Jetty Middelkoop, adviseur Gevaarlijke Stoffen bij de Brandweer en één van de sprekers op de jaarlijkse Preventiedag van het Platform Onderlinge Verzekeraars, laat er weinig twijfel over bestaan: de gassen die vrijkomen bij de rotting van mest, zijn levensgevaarlijk. De gevaren bestaan uit vergiftiging, verstikking, brand en explosie. Het gaat om:
Volgens Middelkoop, die in haar vrije tijd lezingen geeft over de gevaren van mest, is het een taboe onderwerp. “De meeste ongevallen blijven daardoor onbekend.” De lijsten van ongevallen die ze toont en ‘slechts het topje van de ijsberg’ betreffen, zijn desondanks ronduit schokkend.

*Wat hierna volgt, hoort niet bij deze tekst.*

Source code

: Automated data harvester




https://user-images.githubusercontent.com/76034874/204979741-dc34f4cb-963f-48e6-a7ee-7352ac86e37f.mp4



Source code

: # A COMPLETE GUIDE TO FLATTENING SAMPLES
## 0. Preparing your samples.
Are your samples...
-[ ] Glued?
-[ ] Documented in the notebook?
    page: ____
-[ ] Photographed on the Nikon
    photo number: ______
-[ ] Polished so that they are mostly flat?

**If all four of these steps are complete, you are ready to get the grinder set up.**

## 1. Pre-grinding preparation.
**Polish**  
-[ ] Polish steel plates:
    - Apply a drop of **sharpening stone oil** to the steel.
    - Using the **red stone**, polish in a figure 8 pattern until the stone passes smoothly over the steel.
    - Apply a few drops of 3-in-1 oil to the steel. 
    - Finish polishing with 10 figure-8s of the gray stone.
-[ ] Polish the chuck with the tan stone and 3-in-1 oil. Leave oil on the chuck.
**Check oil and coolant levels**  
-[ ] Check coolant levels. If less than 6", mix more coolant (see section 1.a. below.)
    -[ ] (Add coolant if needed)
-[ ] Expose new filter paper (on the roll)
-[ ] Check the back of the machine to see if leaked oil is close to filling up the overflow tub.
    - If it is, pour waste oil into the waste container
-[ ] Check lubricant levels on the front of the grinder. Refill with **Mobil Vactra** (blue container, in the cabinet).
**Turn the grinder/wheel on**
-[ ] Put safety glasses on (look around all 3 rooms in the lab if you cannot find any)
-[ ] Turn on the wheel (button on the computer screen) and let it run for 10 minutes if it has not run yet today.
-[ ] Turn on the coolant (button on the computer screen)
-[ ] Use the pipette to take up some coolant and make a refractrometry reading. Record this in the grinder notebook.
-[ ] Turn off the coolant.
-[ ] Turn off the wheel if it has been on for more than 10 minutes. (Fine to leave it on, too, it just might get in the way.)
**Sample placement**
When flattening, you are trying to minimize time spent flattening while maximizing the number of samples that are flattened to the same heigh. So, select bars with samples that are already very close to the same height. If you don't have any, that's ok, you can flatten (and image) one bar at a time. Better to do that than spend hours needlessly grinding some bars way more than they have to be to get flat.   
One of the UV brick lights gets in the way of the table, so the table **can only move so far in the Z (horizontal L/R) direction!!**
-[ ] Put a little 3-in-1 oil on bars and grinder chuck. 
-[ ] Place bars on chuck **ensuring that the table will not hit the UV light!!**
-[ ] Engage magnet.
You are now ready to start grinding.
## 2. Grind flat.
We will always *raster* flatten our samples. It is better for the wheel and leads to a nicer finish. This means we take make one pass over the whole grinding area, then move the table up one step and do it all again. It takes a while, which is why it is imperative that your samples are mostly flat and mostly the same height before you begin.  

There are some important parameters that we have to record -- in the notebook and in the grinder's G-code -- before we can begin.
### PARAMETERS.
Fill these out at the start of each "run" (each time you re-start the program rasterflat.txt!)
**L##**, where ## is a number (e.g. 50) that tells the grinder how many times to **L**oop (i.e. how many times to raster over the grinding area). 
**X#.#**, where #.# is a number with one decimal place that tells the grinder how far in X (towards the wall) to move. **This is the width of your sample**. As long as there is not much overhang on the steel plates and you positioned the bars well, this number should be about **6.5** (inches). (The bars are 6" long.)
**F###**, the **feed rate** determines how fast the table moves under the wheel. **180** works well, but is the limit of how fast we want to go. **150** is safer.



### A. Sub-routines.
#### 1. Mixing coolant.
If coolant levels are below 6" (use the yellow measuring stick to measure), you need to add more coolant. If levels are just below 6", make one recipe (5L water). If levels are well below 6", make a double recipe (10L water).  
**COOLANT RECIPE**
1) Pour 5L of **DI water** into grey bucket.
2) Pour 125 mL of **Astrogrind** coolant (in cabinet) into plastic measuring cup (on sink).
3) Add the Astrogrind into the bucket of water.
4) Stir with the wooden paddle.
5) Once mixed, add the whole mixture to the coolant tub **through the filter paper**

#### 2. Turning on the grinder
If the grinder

Juni 2013: drie man dood in Makkinga, één zwaargewond. Oorzaak: reinigen van de mestsilo.
Augustus 2015: twee mannen gewond in Sommelsdijk, na het betreden van de mestput.
Mei 2017: Berlicum, twee koeien dood, vier man onwel na het mixen van mest.

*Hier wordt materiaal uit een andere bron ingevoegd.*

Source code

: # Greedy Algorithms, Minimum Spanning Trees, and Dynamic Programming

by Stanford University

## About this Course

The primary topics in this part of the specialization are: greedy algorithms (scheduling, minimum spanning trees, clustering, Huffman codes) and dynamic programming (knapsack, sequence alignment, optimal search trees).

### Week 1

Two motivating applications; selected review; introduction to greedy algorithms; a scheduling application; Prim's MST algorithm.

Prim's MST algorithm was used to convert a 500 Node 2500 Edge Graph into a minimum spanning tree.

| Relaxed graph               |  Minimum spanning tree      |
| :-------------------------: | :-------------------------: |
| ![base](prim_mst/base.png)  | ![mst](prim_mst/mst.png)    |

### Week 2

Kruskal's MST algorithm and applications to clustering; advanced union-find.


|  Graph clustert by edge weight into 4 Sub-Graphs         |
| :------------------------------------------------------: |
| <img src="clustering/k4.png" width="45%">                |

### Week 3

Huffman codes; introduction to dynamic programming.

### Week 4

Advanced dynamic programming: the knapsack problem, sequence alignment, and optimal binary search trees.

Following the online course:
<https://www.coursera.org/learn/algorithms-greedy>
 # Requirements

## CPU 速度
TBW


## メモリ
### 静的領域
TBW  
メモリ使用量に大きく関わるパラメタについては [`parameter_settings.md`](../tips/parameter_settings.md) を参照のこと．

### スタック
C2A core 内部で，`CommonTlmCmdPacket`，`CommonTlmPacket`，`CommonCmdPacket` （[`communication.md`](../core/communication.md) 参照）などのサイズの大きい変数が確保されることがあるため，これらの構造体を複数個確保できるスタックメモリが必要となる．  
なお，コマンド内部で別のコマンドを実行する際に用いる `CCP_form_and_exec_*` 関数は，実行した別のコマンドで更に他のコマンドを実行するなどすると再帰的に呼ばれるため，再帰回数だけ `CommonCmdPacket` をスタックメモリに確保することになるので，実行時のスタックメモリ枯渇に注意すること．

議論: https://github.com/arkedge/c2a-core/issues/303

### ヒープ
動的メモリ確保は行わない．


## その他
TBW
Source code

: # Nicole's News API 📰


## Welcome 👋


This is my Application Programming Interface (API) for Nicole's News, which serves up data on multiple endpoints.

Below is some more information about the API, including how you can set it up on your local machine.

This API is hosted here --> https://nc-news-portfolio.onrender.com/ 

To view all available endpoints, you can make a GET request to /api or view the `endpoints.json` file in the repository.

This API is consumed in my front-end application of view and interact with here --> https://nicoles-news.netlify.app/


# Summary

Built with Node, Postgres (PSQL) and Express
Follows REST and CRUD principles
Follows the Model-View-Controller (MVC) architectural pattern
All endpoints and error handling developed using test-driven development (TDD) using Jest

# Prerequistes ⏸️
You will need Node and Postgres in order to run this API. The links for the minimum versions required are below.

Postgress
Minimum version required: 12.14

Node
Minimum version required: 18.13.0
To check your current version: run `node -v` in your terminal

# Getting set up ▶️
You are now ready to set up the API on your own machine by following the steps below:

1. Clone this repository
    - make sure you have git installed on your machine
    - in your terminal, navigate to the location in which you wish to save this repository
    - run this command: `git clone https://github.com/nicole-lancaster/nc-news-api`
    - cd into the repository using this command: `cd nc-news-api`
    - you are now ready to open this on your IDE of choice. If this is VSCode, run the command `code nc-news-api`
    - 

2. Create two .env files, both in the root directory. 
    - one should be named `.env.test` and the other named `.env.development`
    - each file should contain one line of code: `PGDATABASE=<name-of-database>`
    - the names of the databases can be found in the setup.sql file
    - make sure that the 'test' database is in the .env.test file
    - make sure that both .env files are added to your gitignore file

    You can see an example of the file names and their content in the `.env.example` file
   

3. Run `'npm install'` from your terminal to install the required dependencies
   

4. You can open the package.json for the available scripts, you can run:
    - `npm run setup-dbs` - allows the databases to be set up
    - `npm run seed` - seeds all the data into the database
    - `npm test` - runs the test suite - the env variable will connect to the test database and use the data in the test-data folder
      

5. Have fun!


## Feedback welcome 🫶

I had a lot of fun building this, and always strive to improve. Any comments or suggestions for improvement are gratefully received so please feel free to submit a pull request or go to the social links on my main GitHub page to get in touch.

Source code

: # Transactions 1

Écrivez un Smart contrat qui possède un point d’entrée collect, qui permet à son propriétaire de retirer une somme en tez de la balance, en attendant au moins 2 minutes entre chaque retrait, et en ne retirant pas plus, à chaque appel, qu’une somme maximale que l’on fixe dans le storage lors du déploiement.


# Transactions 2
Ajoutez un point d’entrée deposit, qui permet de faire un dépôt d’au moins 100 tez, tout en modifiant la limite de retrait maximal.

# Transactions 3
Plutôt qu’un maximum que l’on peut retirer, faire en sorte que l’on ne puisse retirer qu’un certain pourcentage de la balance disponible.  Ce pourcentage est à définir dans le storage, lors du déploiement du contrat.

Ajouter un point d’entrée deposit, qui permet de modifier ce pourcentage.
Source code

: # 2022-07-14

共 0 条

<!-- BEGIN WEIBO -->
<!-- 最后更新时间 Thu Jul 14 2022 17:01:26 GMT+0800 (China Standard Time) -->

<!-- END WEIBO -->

De lijst is veel langer dan deze drie. Eén foto die ze toont is gruwelijk: vier dode lichamen liggen op een rij op de grond. “Mensen vragen me wel eens waarom ik zo’n gruwelijk plaatje in mijn presentatie laat zien, maar ik laat ‘m erin. Als er maar één agrariër is die niet meer zomaar in een silo kruipt door deze foto, heb ik gewonnen.”
Middelkoop heeft duidelijk een missie. Meer informatie over haar lezingen of over het gevaar van mestgassen is te vinden op: www.mestgassen.nl.
Preventie begint bij kennis, benadrukt brandweerkundige Jetty Middelkoop. “Een agrariër moet weten wat er kán gebeuren. Kennis is niet alleen macht, ook veiligheid.” Middelkoop geeft geregeld presentaties bij agrariërs en dan vertelt ze vaak over het ongeluk in Everdingen.
Het is juni 2009 als twee collega’s in Everdingen in een mesttank verdwijnen. Er is een vlotter kapot. Een van de drie mannen die voor de tank staan, gaat kijken en als de andere twee niks meer horen, springt nummer twee erin om zijn collega te helpen. De derde is een jongen van 17 jaar. Hij heeft van zijn vader geleerd dat hij nooit, wat er ook gebeurt, achter een collega aan mag springen. Er komt nog een collega aan. Hij vraagt wat er aan de hand is. Ook hij gaat de tank in. Middelkoop: “Daar sta je dan, 17 jaar, je belt 112 en dan? Wachten? Die jongen heeft een bijl gepakt en een snijbranderset. Hij heeft de kijkglazen van de tank ingeslagen en de zuurstofslang van die snijbranderset door de afsluiter naar binnen geleid. Wat had hij zijn hersens erbij zeg. Hij heeft zijn collega’s gered.”
Mix veilig
Middelkoop waarschuwt in haar inleiding voor de zogenoemde risicolocaties in de stal, die zich vooral boven de roosters bevinden, in dode hoeken, in lager gelegen ruimten en boven het mixgat, maar ze waarschuwt er met dit soort voorbeelden ook nadrukkelijk voor dat je een mestopslag alleen kunt betreden als die echt leeg is. “En leeg is pas leeg als behalve de mest ook het gas eruit is.”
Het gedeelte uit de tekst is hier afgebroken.